Search code examples
pythonpytorch

PyTorch — proper way to compute loss on GPU?


What is the proper way to handle loss values with PyTorch CUDA? For example:

  1. Should I store the loss value in GPU?
  2. How do I move the loss value to GPU?
  3. How do I update the loss value on GPU?

Inside __init__():

self.device = torch.device('cuda')
self.model = self.model.to(device)
self.total_loss = torch.Tensor([0]).to(device)

For each batch:

self.loss1 = torch.Tensor(y_true - y_pred)
self.loss2 = 0.5 # some other loss
self.total_loss = self.loss1 + self.loss2
self.total_loss.backward()

Solution

  • TL;DR Probably your loss is on GPU anyways.

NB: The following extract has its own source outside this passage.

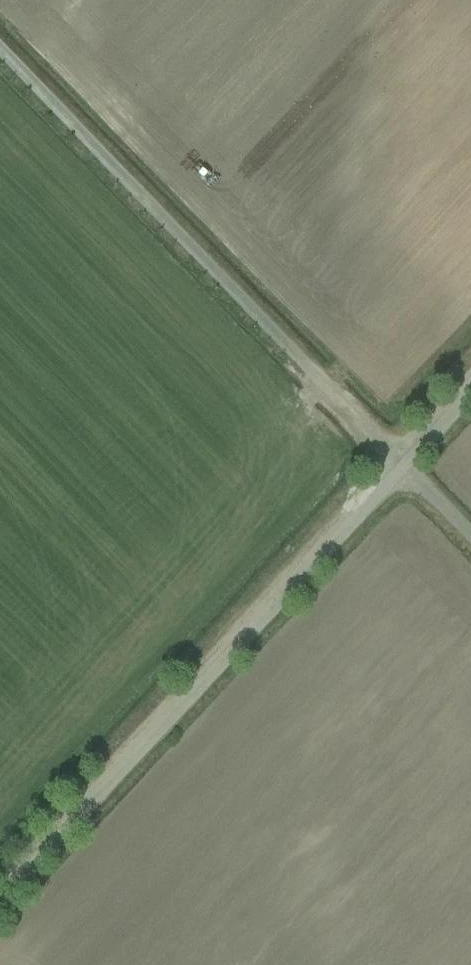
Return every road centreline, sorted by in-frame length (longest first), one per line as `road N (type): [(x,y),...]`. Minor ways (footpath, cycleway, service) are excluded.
road 1 (unclassified): [(0,888),(397,462)]
road 2 (unclassified): [(397,462),(0,52)]

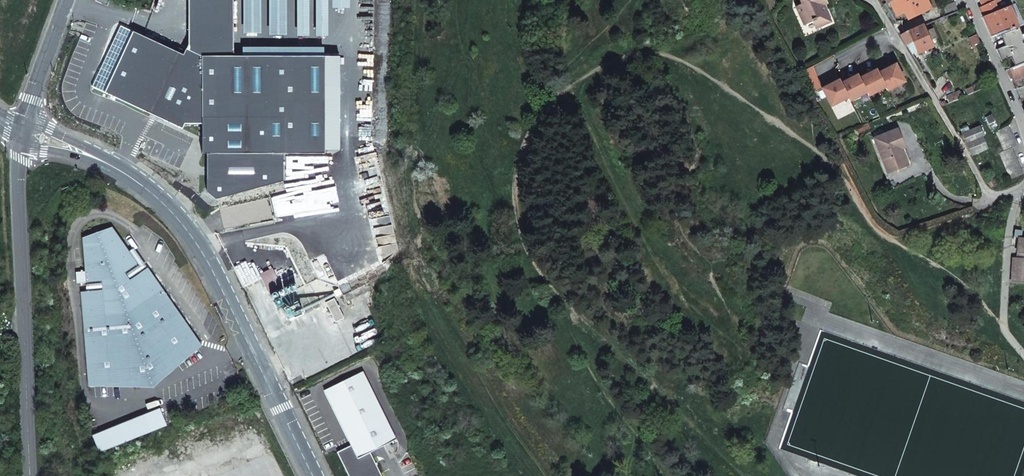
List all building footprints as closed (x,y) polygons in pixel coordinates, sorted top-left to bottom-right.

    You need to place all data you use for computing the loss on GPU manually. That primarily includes model inputs and ground truth outputs. Usually you load thse using a data loader and then move them to the GPU, as demonstrated in this PyTorch tutorial.

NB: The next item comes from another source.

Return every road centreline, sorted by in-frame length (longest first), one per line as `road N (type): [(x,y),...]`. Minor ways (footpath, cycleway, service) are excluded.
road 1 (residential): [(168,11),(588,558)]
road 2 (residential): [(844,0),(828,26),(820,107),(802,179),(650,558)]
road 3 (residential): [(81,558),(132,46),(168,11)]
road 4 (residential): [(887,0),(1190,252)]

    Now, for your case, let's just see what happens when do don't move tensors to GPU and let's also see which tensors are already on GPU.

    import torch
    
    # this is just for demo
    model = torch.nn.Linear(2, 1)
    x = torch.zeros((1, 2))
    y_true = torch.ones((1, 1))
    
    # Here the interesting stuff starts...
    # We can not query the model for its device directly, 
    # but in this case we can check the weight matrix.
    model.weight.device  # prints device(type="cpu") => model is on CPU
    x.device  # => CPU
    y_true.device  # => CPU
    
    # lets move the model to GPU
    model.to("cuda")
    model.weight.device  # device(type="cuda", index=0) => GPU
    
    # what happens if we now input x into the model?
    x.device  # still CPU
    model(x)  # throws error: Expected all tensors to be on the same device...
    
    # so we clearly need to move x to GPU too
    x = x.to("cuda")  # note that model.to modifies the model, but Tensor.to returns a new tensor. The old tensor remains on CPU.
    x.device  # GPU
    y_pred = model(x)  # no error this time
    
    # now on which device is y_pred sitting?
    y_pred.device  # GPU
    # perhaps unsurprisingly, we computed y_pred using an input that
    # is on GPU and a model on GPU and we got a tensor on GPU
    
    # now you can figure what happens when you compute a loss using 
    # a model on GPU and inputs on GPU.
    

    To come back to your example

    # I continue to use the model from above that is already on GPU
    # I will also continue to use y_pred
    total_loss = torch.tensor([0]).to("cuda")  # actually this doesn't matter
    
    loss1 = y_true - y_pred  # whops, y_true is still on GPU
    y_true = y_true.to("cuda")
    loss1 = y_true - y_pred  # you subtract two tensors, you get a tensor, no need to create a new one
    loss1.device  # GPU
    
    # what happens if we waste resources and create a new tensor?
    torch.tensor(y_true - y_pred).device  # we get a warning, but the result is still on GPU
    
    loss2 = 0.5  # clearly not a tensor, but could be
    total_loss = loss1 + loss2  # Here, we set total_loss to a new value, so no need to initialise it above
    total_loss.device  # GPU
    

    So there is no need to move your loss to GPU, it is already placed on GPU if you handle things correctly.